BEGIN DATASET CONTENT
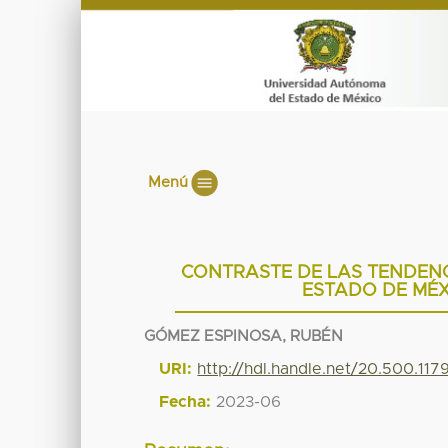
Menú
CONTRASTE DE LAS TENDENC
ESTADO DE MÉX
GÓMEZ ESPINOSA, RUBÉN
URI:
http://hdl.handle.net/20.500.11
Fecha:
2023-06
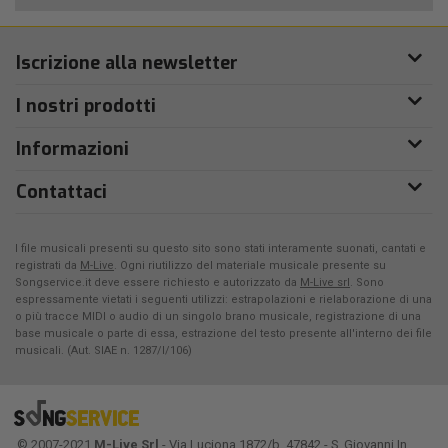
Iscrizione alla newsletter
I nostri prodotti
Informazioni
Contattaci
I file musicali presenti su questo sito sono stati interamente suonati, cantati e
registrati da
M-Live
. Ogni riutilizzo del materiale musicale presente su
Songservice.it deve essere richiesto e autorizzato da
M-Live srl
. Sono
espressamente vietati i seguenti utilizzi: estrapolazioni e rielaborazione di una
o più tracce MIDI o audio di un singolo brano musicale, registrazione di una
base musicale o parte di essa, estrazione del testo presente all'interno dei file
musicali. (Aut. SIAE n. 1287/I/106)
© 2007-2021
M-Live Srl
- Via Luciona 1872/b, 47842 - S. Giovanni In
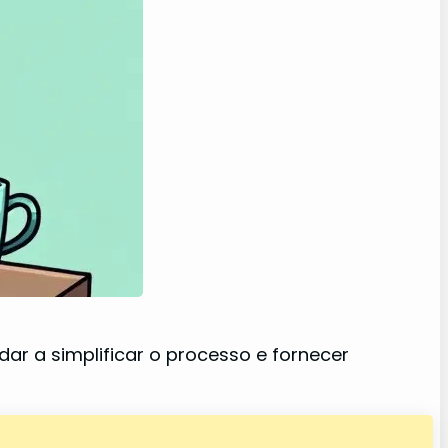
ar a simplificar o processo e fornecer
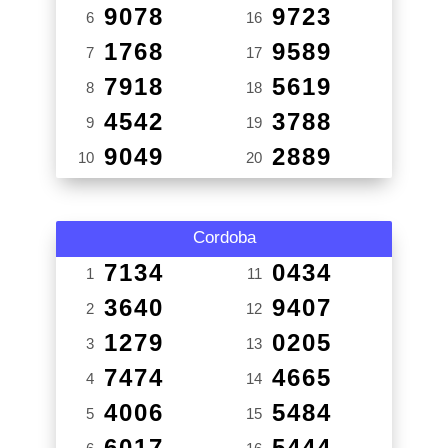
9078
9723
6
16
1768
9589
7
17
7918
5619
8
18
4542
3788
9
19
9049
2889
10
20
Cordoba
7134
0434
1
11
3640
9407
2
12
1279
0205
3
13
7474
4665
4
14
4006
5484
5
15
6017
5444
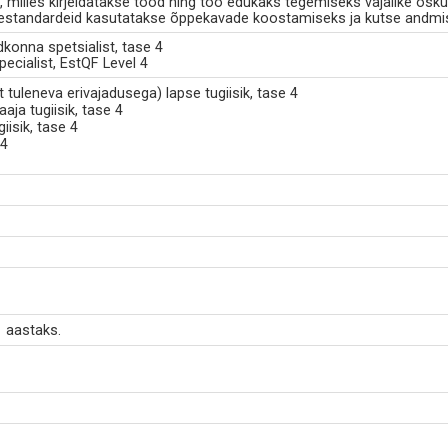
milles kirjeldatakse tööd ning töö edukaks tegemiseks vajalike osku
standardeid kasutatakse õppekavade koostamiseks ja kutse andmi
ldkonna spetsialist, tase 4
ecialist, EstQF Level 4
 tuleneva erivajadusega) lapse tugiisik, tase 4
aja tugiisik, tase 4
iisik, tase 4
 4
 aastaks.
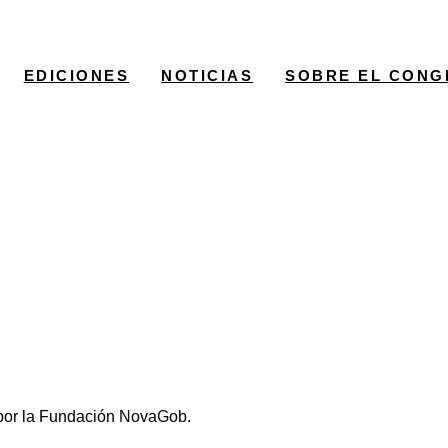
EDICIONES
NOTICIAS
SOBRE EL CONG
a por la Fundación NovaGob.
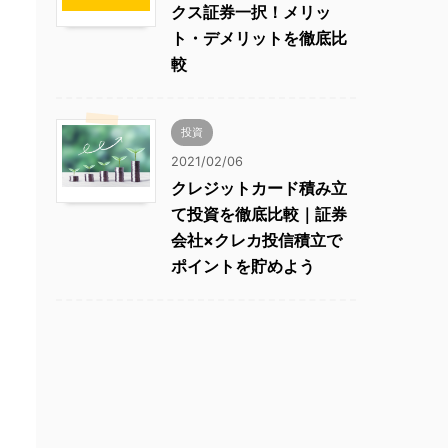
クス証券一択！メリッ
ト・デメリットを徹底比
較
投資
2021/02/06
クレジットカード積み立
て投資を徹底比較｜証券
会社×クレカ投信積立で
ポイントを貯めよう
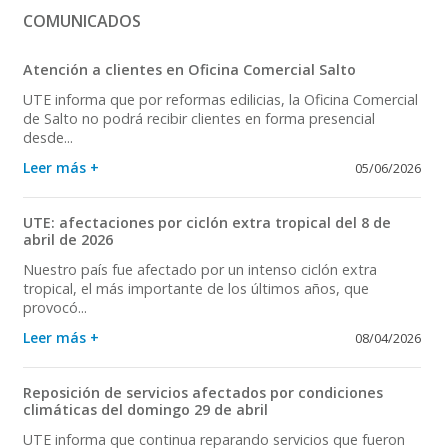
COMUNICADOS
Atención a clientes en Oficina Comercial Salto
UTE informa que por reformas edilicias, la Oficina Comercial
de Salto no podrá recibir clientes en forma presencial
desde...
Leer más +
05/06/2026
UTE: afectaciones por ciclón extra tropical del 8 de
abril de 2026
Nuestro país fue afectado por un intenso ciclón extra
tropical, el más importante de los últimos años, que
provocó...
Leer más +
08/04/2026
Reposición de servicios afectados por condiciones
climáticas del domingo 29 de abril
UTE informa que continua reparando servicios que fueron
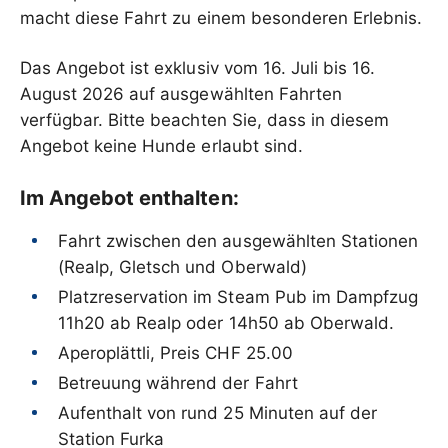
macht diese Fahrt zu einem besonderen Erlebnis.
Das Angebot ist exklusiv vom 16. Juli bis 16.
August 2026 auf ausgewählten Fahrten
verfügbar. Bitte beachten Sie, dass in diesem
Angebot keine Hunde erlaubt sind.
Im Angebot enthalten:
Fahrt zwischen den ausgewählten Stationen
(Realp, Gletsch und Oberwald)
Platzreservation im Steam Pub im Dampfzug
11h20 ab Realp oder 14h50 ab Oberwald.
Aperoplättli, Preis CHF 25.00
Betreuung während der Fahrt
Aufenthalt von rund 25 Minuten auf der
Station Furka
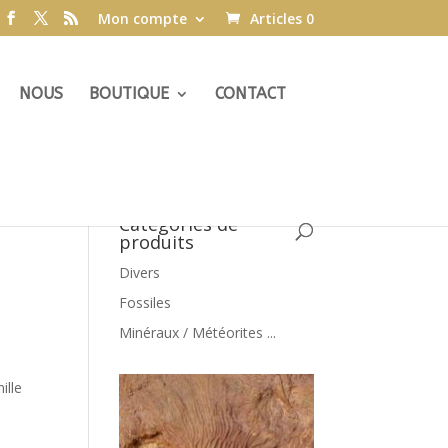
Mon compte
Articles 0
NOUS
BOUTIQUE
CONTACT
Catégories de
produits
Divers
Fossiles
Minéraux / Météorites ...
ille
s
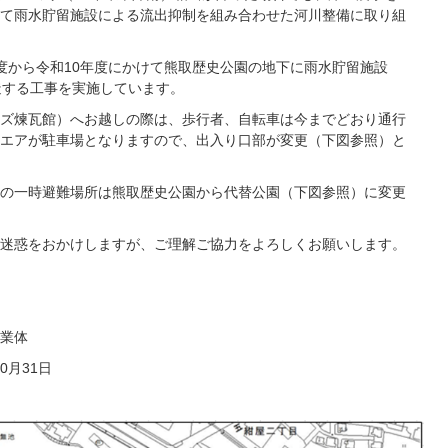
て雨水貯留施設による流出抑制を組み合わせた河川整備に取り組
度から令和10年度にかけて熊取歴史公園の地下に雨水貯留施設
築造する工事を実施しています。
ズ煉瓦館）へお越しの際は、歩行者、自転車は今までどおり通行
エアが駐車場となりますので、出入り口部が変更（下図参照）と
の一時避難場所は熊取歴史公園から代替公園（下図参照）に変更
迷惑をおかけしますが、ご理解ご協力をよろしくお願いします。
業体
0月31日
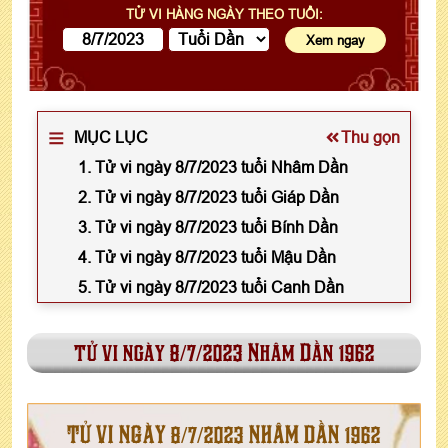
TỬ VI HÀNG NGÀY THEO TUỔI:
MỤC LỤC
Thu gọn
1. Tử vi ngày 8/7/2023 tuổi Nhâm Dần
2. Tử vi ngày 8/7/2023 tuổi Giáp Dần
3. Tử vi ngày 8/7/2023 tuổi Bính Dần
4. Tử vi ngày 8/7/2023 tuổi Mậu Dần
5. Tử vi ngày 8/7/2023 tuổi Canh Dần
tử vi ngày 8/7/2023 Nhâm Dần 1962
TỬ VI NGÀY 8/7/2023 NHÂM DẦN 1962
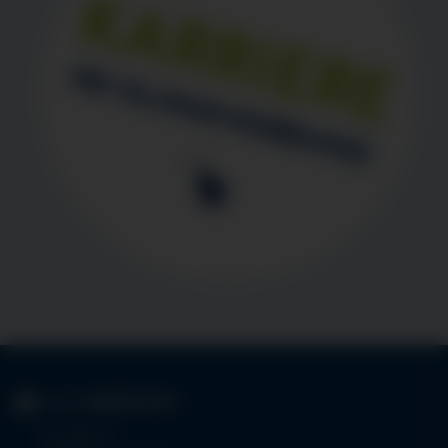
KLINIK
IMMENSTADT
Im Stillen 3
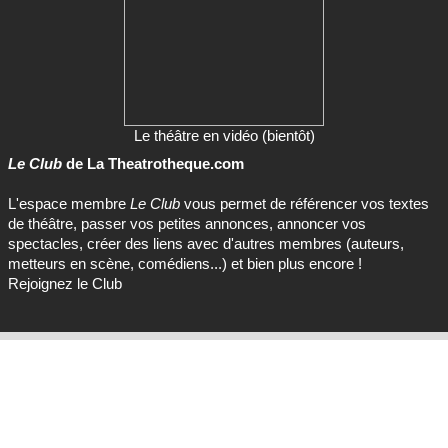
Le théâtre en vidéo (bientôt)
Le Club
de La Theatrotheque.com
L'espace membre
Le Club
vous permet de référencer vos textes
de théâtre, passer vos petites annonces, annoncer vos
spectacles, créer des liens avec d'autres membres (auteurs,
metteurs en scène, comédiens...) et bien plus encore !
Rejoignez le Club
END DATASET CONTENT
◆ THE PROBLEM ◆
Write out every record above exactly, leaving no picture in the result.

◆ ANSWER SECTION ◆
Menú
CONTRASTE DE LAS TENDENC
ESTADO DE MÉX
GÓMEZ ESPINOSA, RUBÉN
URI:
http://hdl.handle.net/20.500.11
Fecha:
2023-06
Iscrizione alla newsletter
I nostri prodotti
Informazioni
Contattaci
I file musicali presenti su questo sito sono stati interamente suonati, cantati e
registrati da
M-Live
. Ogni riutilizzo del materiale musicale presente su
Songservice.it deve essere richiesto e autorizzato da
M-Live srl
. Sono
espressamente vietati i seguenti utilizzi: estrapolazioni e rielaborazione di una
o più tracce MIDI o audio di un singolo brano musicale, registrazione di una
base musicale o parte di essa, estrazione del testo presente all'interno dei file
musicali. (Aut. SIAE n. 1287/I/106)
© 2007-2021
M-Live Srl
- Via Luciona 1872/b, 47842 - S. Giovanni In
ar a simplificar o processo e fornecer
9078
9723
6
16
1768
9589
7
17
7918
5619
8
18
4542
3788
9
19
9049
2889
10
20
Cordoba
7134
0434
1
11
3640
9407
2
12
1279
0205
3
13
7474
4665
4
14
4006
5484
5
15
6017
5444
milles kirjeldatakse tööd ning töö edukaks tegemiseks vajalike osku
standardeid kasutatakse õppekavade koostamiseks ja kutse andmi
ldkonna spetsialist, tase 4
ecialist, EstQF Level 4
 tuleneva erivajadusega) lapse tugiisik, tase 4
aja tugiisik, tase 4
iisik, tase 4
 4
 aastaks.
EDICIONES
NOTICIAS
SOBRE EL CONG
a por la Fundación NovaGob.
クス証券一択！メリッ
ト・デメリットを徹底比
較
投資
2021/02/06
クレジットカード積み立
て投資を徹底比較｜証券
会社×クレカ投信積立で
ポイントを貯めよう
COMUNICADOS
Atención a clientes en Oficina Comercial Salto
UTE informa que por reformas edilicias, la Oficina Comercial
de Salto no podrá recibir clientes en forma presencial
desde...
Leer más +
05/06/2026
UTE: afectaciones por ciclón extra tropical del 8 de
abril de 2026
Nuestro país fue afectado por un intenso ciclón extra
tropical, el más importante de los últimos años, que
provocó...
Leer más +
08/04/2026
Reposición de servicios afectados por condiciones
climáticas del domingo 29 de abril
UTE informa que continua reparando servicios que fueron
macht diese Fahrt zu einem besonderen Erlebnis.
Das Angebot ist exklusiv vom 16. Juli bis 16.
August 2026 auf ausgewählten Fahrten
verfügbar. Bitte beachten Sie, dass in diesem
Angebot keine Hunde erlaubt sind.
Im Angebot enthalten:
Fahrt zwischen den ausgewählten Stationen
(Realp, Gletsch und Oberwald)
Platzreservation im Steam Pub im Dampfzug
11h20 ab Realp oder 14h50 ab Oberwald.
Aperoplättli, Preis CHF 25.00
Betreuung während der Fahrt
Aufenthalt von rund 25 Minuten auf der
Station Furka
Mon compte
Articles 0
NOUS
BOUTIQUE
CONTACT
Catégories de
produits
Divers
Fossiles
Minéraux / Météorites ...
ille
s
て雨水貯留施設による流出抑制を組み合わせた河川整備に取り組
度から令和10年度にかけて熊取歴史公園の地下に雨水貯留施設
築造する工事を実施しています。
ズ煉瓦館）へお越しの際は、歩行者、自転車は今までどおり通行
エアが駐車場となりますので、出入り口部が変更（下図参照）と
の一時避難場所は熊取歴史公園から代替公園（下図参照）に変更
迷惑をおかけしますが、ご理解ご協力をよろしくお願いします。
業体
0月31日
TỬ VI HÀNG NGÀY THEO TUỔI:
MỤC LỤC
Thu gọn
1. Tử vi ngày 8/7/2023 tuổi Nhâm Dần
2. Tử vi ngày 8/7/2023 tuổi Giáp Dần
3. Tử vi ngày 8/7/2023 tuổi Bính Dần
4. Tử vi ngày 8/7/2023 tuổi Mậu Dần
5. Tử vi ngày 8/7/2023 tuổi Canh Dần
tử vi ngày 8/7/2023 Nhâm Dần 1962
TỬ VI NGÀY 8/7/2023 NHÂM DẦN 1962
KLINIK
IMMENSTADT
Im Stillen 3
Le théâtre en vidéo (bientôt)
Le Club
de La Theatrotheque.com
L'espace membre
Le Club
vous permet de référencer vos textes
de théâtre, passer vos petites annonces, annoncer vos
spectacles, créer des liens avec d'autres membres (auteurs,
metteurs en scène, comédiens...) et bien plus encore !
Rejoignez le Club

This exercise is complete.